● TEXT SHOWN:
Anyways, at the bottom of this post are pics of the lathe, and of the couple who also helped me load it into my poor, abused Pontiac Vibe hatchback car.  I will also post a pic of what the lathe is supposed to look like when put together.  By a weird coincidence, I happen to have a 53 or 54 inch lathe chip pan in my garage that happened to come off a Logan lathe!

I believe the lathe is a pre-Montgomery Ward Logan 200.  Per what I read online, when complete with legs and motor, and stuff, this lathe weighs 520lbs.  

I am wondering if there is any logical reason to keep this 10" Logan lathe, in addition to my 9" South Bend.  

My excuse for keeping the smaller Craftsman is that, from what people told me, smaller lathes are better for turning very small stuff. 

The Logan also has a 1-1/2" x 8 tpi spindle - the same as my South Bend.  However, instead of being a 9", the Logan has a 10" swing.  Plus, my South Bend has a QC box whereas the Logan doesn't.  However, would that matter?  All I need is one lathe with a QC box, right?  Plus, I found plans in one of my "Best of Projects in Metal" books for making a QC box for the Atlas 618/Craftsman 6" lathes.  I plan on making the QC box.

So, to reiterate, do I have any logical reason  to keep the Logan lathe?

Also, once again, I'd like to send a huge thank you to Jim Dawson for referring me to this lathe in need.

● Items stored in a collection:
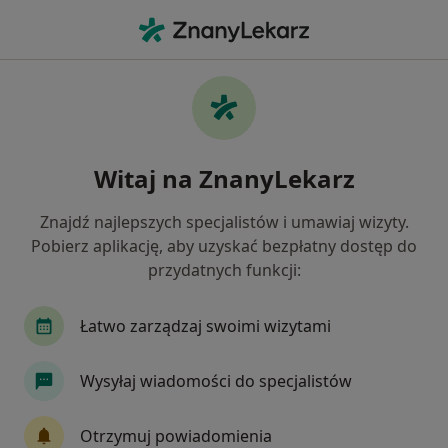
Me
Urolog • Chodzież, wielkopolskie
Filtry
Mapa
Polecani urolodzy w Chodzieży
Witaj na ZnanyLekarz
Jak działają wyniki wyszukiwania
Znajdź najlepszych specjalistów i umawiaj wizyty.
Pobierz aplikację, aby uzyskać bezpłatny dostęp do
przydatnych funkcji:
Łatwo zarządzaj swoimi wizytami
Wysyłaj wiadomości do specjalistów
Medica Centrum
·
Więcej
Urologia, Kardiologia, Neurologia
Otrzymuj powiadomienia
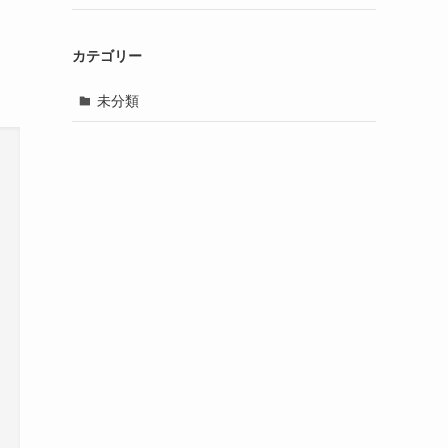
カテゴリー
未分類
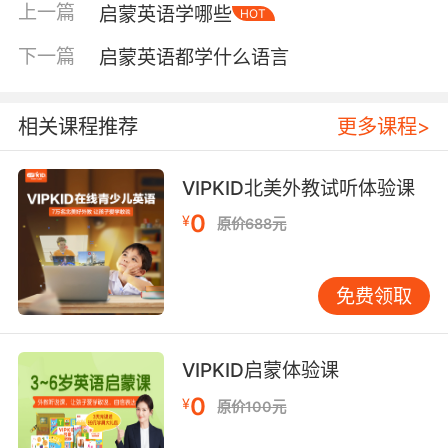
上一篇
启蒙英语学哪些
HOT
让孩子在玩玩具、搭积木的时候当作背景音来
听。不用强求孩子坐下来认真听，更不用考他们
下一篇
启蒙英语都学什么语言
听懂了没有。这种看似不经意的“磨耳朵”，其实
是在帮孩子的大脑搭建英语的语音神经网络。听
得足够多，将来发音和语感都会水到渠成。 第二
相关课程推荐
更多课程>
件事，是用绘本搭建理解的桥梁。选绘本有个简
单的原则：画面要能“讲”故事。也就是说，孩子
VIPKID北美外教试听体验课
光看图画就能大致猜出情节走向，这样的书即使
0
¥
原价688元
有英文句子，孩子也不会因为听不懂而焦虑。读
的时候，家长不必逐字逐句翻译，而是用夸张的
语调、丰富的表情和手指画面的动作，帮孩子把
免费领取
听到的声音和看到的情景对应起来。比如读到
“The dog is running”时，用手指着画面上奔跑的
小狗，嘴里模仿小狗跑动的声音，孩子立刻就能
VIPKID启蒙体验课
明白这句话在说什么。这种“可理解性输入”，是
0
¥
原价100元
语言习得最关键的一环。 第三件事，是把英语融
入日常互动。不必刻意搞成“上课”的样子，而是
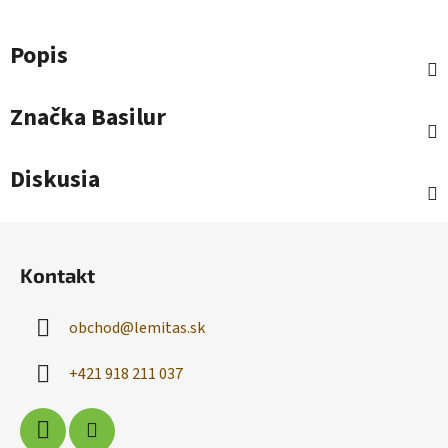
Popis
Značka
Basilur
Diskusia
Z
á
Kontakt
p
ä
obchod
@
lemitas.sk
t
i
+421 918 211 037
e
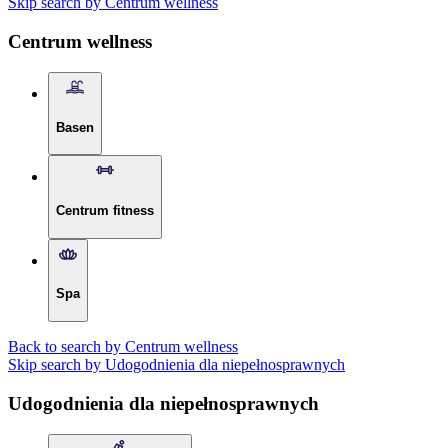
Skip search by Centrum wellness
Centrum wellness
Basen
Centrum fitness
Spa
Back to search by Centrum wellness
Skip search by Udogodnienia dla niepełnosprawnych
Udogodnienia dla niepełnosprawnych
* * *
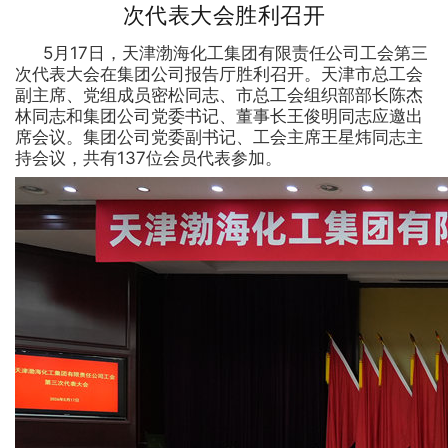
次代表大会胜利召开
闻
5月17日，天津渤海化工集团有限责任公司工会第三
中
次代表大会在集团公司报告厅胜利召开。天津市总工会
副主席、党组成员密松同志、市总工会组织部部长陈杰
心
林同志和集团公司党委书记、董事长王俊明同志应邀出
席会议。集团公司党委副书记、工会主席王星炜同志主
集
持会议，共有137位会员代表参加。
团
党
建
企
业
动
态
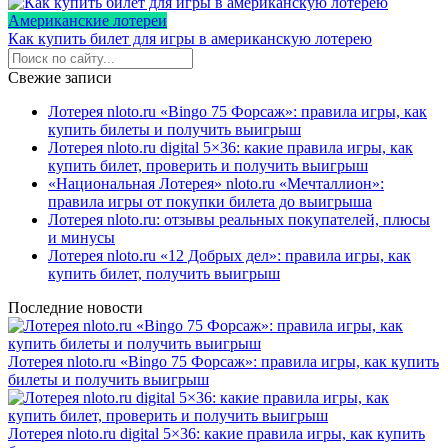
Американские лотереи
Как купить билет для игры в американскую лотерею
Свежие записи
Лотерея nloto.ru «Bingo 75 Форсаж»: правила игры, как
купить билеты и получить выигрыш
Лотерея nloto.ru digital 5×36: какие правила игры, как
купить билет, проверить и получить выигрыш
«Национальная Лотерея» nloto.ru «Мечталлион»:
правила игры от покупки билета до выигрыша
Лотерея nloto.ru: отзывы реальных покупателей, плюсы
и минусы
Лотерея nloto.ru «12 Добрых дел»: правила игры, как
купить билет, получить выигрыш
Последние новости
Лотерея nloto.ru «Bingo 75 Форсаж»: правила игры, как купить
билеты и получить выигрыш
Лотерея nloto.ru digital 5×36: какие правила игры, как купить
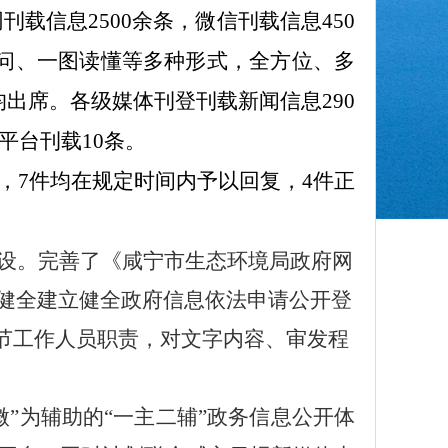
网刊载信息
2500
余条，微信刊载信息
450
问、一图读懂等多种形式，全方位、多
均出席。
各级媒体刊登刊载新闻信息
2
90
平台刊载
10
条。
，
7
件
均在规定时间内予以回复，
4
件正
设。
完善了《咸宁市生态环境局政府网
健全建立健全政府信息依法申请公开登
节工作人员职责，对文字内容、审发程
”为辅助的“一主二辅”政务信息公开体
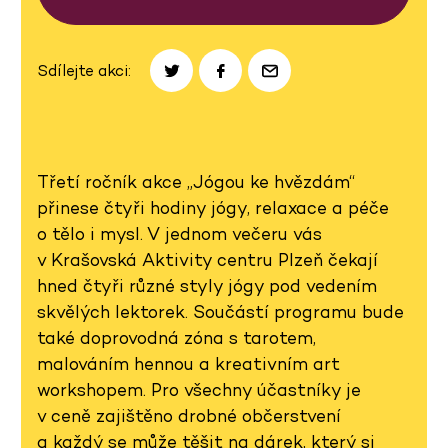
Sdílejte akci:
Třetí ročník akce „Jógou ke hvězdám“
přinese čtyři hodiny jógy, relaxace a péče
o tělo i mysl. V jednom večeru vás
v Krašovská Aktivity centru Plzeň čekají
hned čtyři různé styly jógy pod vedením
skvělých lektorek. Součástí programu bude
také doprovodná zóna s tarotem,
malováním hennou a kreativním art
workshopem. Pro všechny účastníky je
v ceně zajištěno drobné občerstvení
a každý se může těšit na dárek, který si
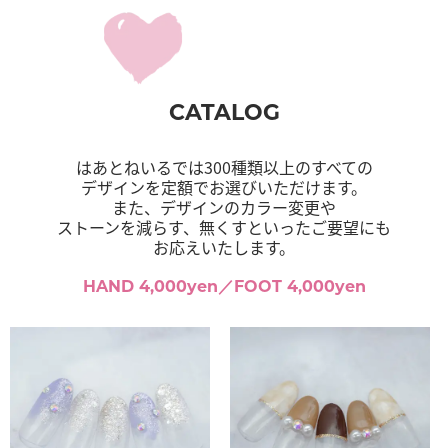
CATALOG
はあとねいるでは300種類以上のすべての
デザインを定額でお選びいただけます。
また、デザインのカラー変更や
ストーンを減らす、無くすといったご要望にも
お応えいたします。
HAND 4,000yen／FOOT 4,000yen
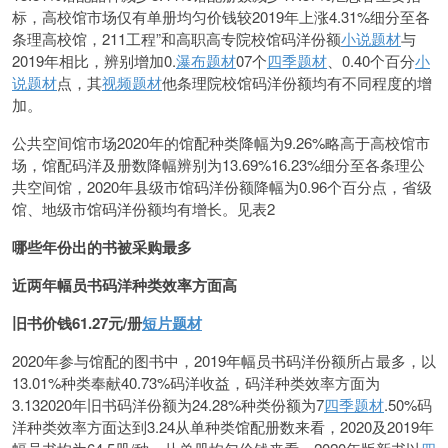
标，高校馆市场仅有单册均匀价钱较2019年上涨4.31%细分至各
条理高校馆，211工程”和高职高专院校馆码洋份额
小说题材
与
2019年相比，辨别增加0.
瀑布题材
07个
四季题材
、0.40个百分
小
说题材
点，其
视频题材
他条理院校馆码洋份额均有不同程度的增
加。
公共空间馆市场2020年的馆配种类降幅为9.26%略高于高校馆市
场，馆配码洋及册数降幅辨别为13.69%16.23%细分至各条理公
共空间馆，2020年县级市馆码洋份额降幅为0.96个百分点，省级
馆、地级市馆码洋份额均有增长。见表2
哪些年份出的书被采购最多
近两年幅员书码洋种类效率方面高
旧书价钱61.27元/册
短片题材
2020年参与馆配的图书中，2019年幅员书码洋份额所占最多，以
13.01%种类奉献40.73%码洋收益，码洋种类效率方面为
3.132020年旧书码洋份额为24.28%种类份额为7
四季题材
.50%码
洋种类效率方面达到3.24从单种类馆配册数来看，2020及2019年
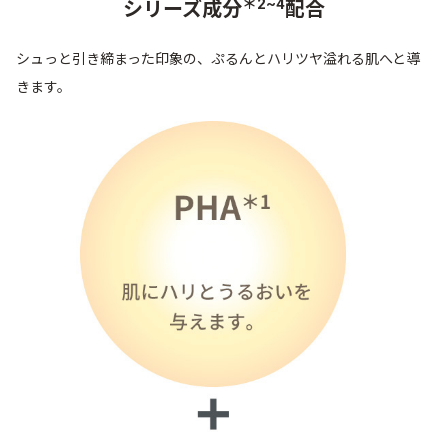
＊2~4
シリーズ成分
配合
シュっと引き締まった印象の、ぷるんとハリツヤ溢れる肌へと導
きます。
--
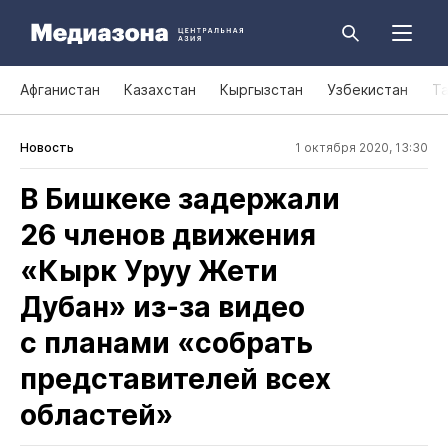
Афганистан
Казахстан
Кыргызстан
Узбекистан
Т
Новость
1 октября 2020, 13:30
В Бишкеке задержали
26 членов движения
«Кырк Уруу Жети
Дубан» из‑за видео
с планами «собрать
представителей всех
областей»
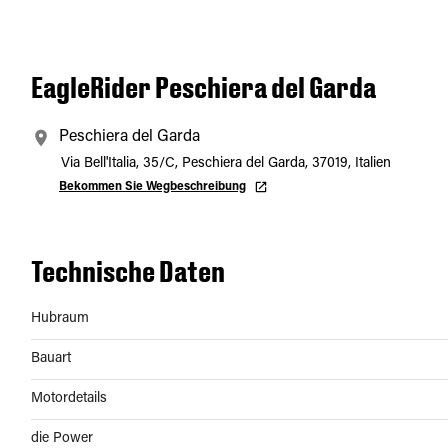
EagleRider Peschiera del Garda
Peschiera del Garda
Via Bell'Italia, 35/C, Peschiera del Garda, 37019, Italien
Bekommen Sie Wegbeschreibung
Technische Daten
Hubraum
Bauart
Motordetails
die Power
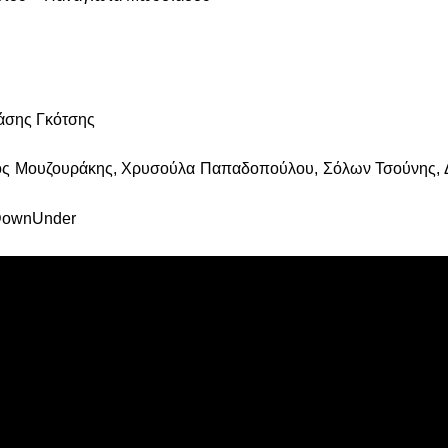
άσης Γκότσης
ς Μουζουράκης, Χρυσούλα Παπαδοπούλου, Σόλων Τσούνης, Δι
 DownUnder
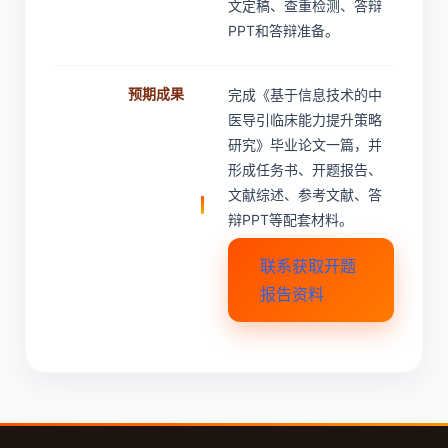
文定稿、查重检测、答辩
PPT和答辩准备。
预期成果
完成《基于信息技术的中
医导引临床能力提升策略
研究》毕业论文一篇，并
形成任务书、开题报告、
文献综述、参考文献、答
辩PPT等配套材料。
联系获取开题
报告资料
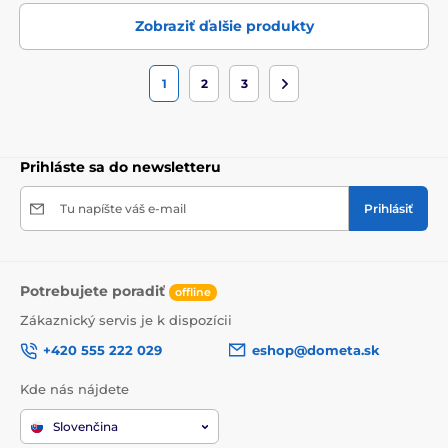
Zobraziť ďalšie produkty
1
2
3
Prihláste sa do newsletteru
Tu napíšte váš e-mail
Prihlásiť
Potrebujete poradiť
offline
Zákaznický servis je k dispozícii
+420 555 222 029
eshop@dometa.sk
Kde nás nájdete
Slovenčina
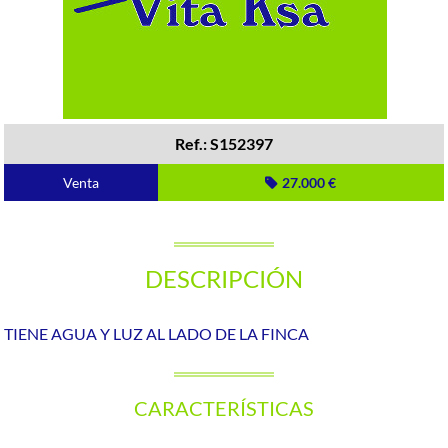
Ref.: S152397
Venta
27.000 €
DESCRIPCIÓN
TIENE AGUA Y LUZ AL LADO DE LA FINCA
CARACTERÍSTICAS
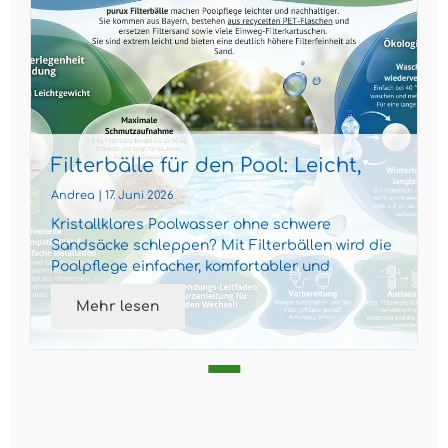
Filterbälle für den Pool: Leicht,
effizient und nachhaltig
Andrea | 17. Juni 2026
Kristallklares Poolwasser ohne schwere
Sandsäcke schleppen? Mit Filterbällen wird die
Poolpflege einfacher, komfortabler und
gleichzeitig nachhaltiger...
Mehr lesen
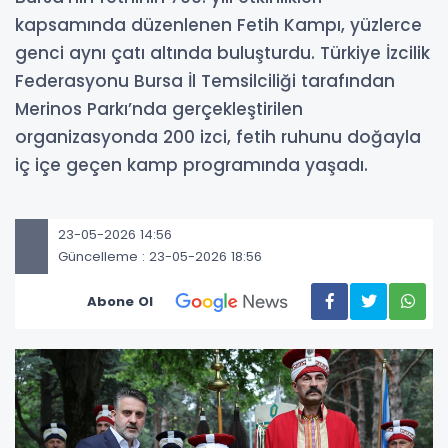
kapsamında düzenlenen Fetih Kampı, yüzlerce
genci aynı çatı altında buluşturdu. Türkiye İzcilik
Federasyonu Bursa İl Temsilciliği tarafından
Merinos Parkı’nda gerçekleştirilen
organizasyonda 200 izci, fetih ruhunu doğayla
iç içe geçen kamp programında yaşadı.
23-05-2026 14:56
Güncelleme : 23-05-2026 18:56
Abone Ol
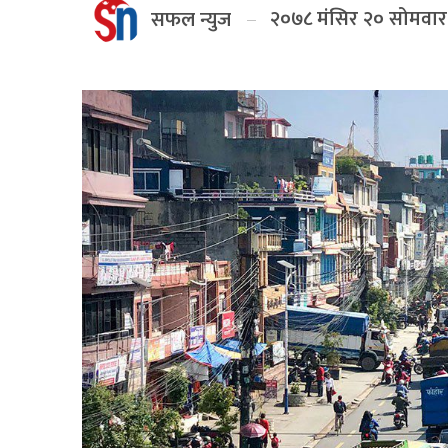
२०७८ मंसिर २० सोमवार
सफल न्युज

● PROBLEMS TO SOLVE:
1. Repeat the lines of the entries from the one containing "文定稿、查重检测、答辩" down to the one containing "CARACTERÍSTICAS", both ends included, and leave the pictures out of your answer.
2. Pick up the forum post about keeping the Logan lathe after its last sentence and continue writing it.

● TASK ANSWERS:
1.
文定稿、查重检测、答辩
PPT和答辩准备。
预期成果
完成《基于信息技术的中
医导引临床能力提升策略
研究》毕业论文一篇，并
形成任务书、开题报告、
文献综述、参考文献、答
辩PPT等配套材料。
联系获取开题
报告资料
Zobraziť ďalšie produkty
1
2
3
Prihláste sa do newsletteru
Tu napíšte váš e-mail
Prihlásiť
Potrebujete poradiť
offline
Zákaznický servis je k dispozícii
+420 555 222 029
eshop@dometa.sk
Kde nás nájdete
Slovenčina
Ref.: S152397
Venta
27.000 €
DESCRIPCIÓN
TIENE AGUA Y LUZ AL LADO DE LA FINCA
CARACTERÍSTICAS

2.
In addition to having "Overkill" as my middle name, my aka could now be, "The Crazy Lathe Lady."  Thanks Jim ;-)

Susan


----------



## JimDawson (Dec 2, 2018)

Looks to be in pretty good condition from what I can see.  And it has all of the parts. 

The question that I have is: Where the heck do you put all of that stuff in a single car garage?


----------



## ttabbal (Dec 2, 2018)

That's a good looking lathe! Glad to hear you saved it from the landfill.


----------



## Bob Korves (Dec 2, 2018)

Susan_in_SF said:


> I am wondering if there is any logical reason to keep this 10" Logan lathe, in addition to my 9" South Bend.


Wait...  You are asking US to answer that question?  That is like asking an alcoholic if you should have another drink...


----------



## ttabbal (Dec 2, 2018)

You can never have too many tools. Obviously, your space is too small and you need to move so you have more room for tools!

Didn't work on my wife.


----------



## dulltool17 (Dec 2, 2018)

Well done by both you and Jim.
My advice, worth all that you'll pay for it, is to fix it up (looks like mostly cleaning) and run it before you decide to "downsize" anything.


----------



## Ulma Doctor (Dec 2, 2018)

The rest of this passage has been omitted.